My starter project was the BigTime watch kit. This watch tells time in the simplest way as possible. There is only one button on the side that is pushed in order to tell what time it is. The watch is composed of a 10K resistor which is used to adjust the current level, the two capacitors is used to store the circuit board’s energy, the crystal is used to keep time on the watch which is a very special component in this project when I am building a watch, the microcontroller, the 7-segment display, and the button to power the watch.

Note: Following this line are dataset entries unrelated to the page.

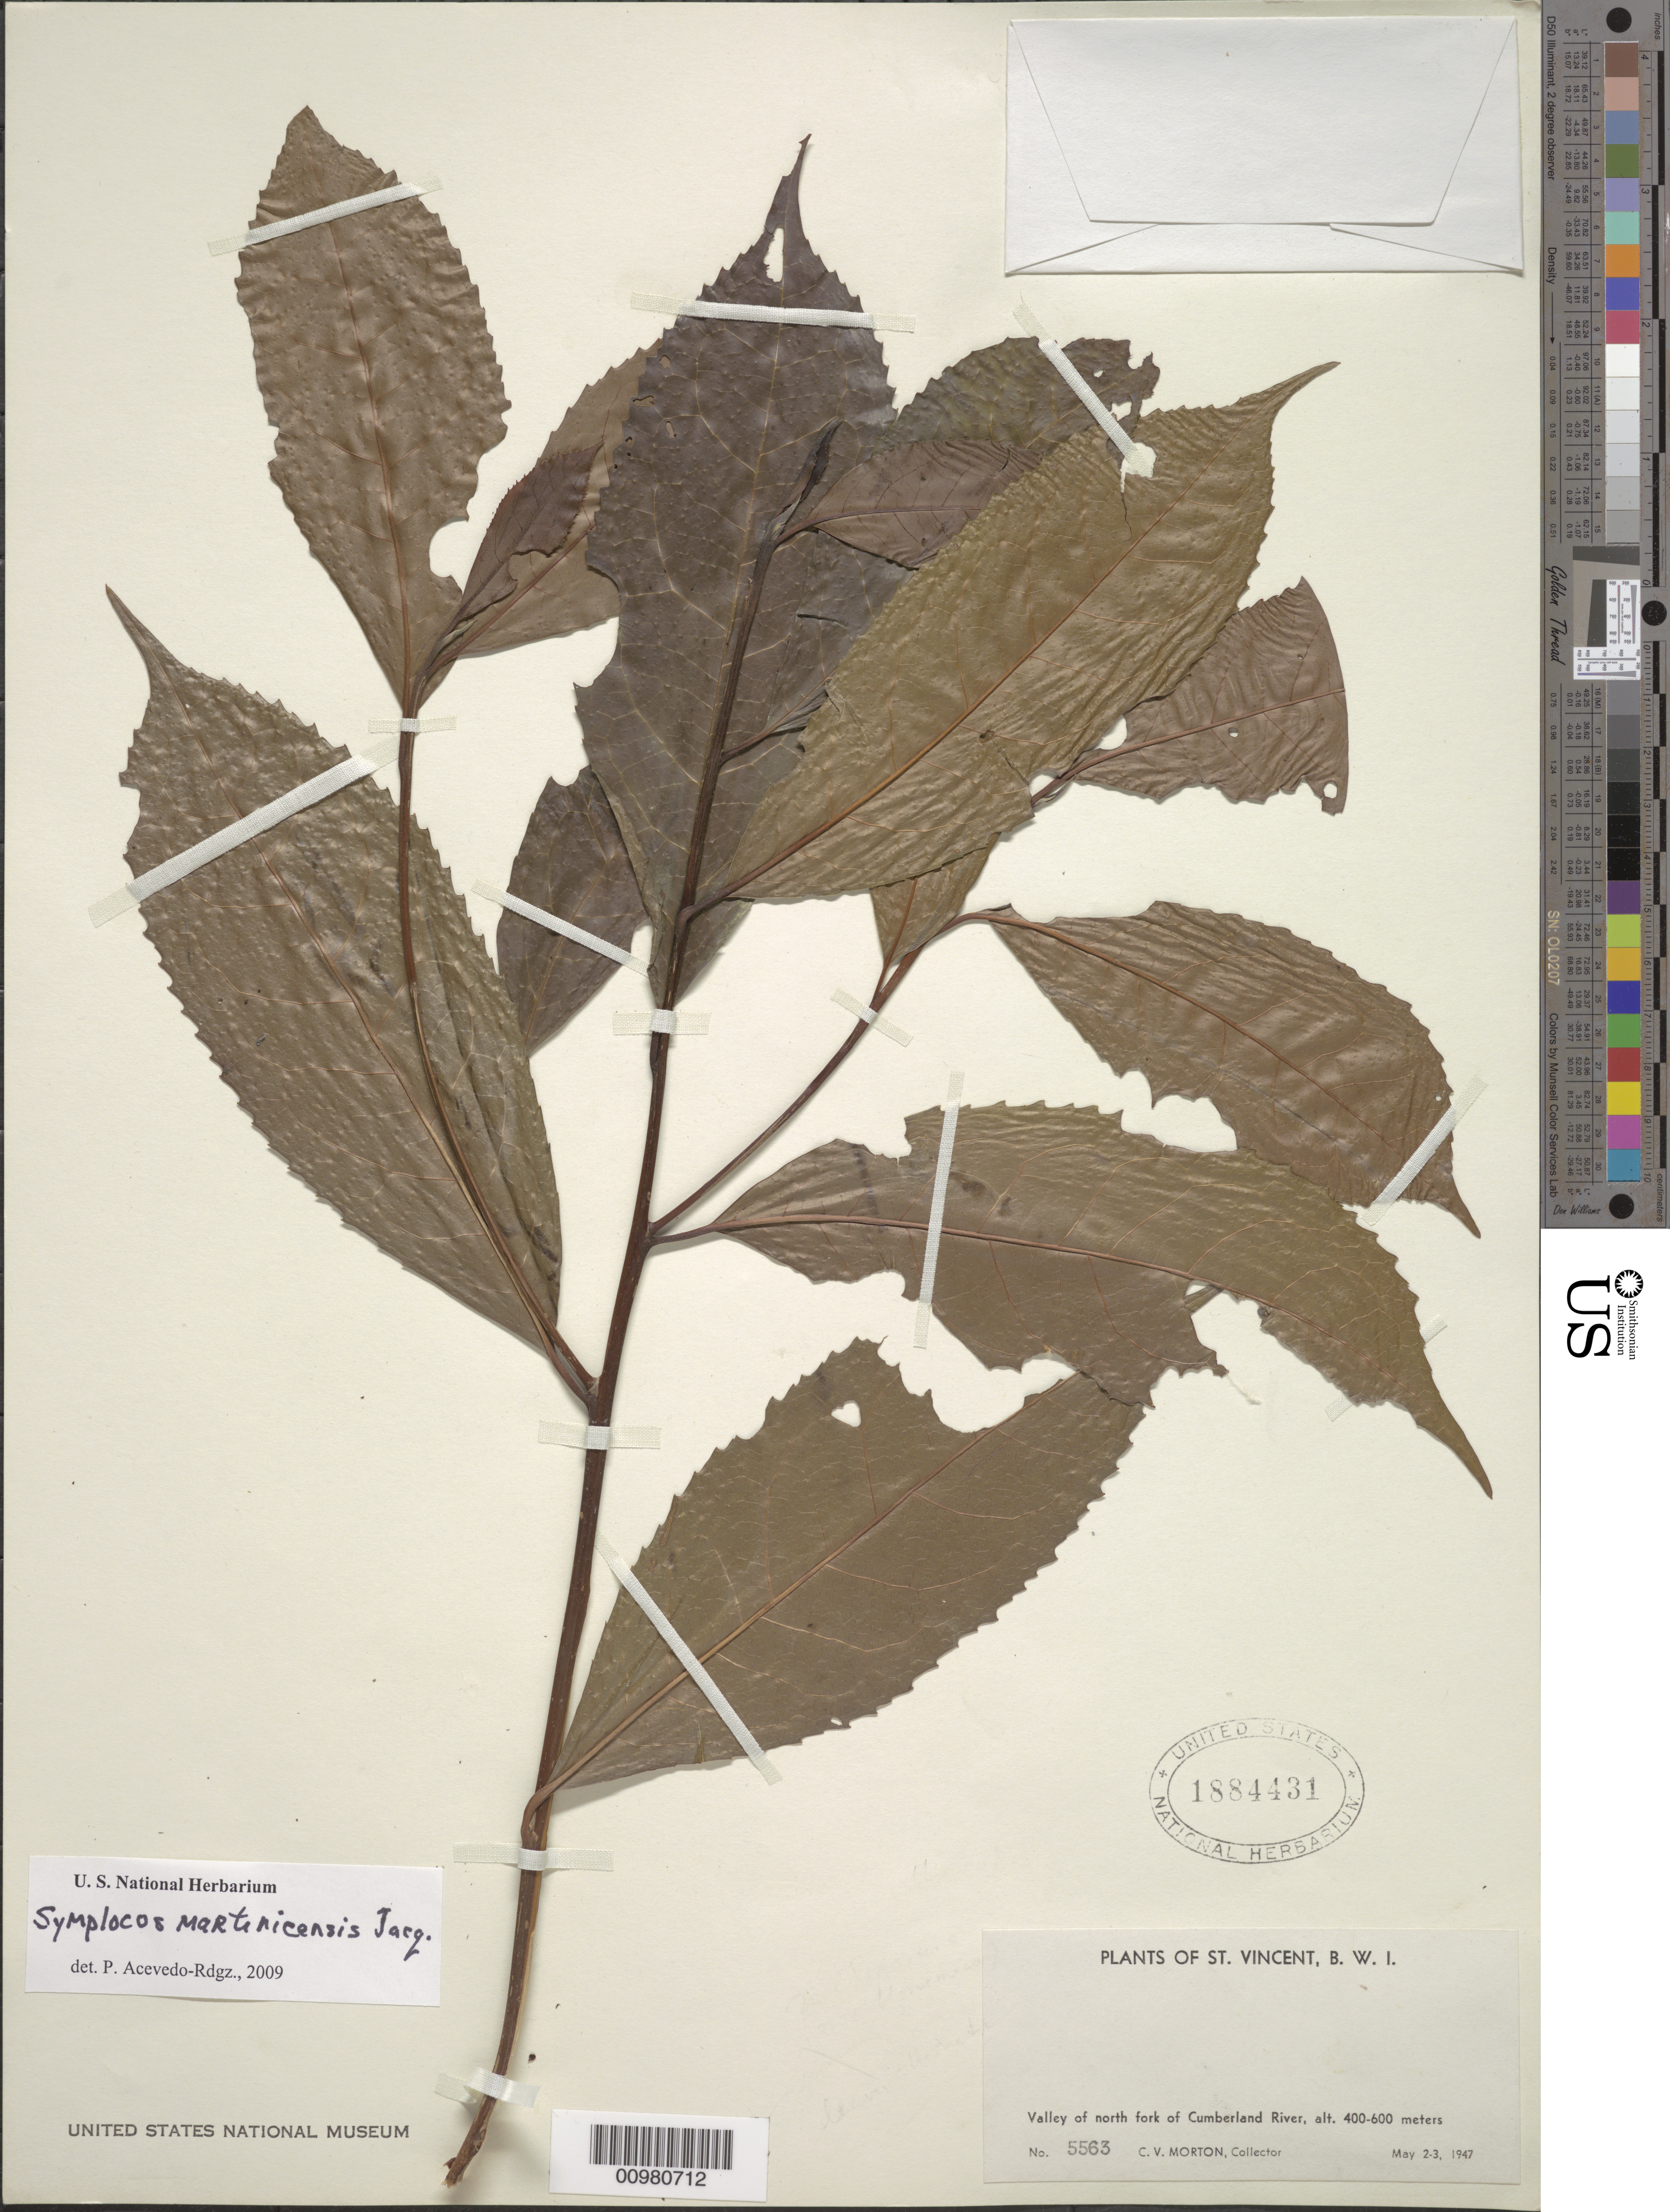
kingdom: Plantae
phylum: Tracheophyta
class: Magnoliopsida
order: Ericales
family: Symplocaceae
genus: Symplocos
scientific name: Symplocos martinicensis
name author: Jacq.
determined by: Acevedo-Rodríguez, P., (BOT), Smithsonian Institution - National Museum of Natural History (UNITED STATES)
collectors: C. V. Morton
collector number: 5563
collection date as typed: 02 May 1947 to 03 May 1947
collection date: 1947-05-02/1947-05-03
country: St. Vincent - Grenadines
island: St. Vincent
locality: Valley of north fork of Cumberland River.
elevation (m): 400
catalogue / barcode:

The watch is programmed by a microcontroller which is an integrated circuit chip that is an electronic circuit performing the same function as a larger circuit. There were some challenges in this project because I placed the 7-segment display the wrong way, and I noticed after I already soldered it and cut off the extra parts. It was challenging to desolder the whole 7-segment piece. What I learned from this project was that I should read the directions first and plan putting the pieces on the circuit board before actually soldering it. There were still some glitches with the watch. When I press the button for the watch to turn on, it would sometimes not work. The funny part is, whenever I gave the watch to an advisor, it would just magically start working again like it wasn’t broken in the first place.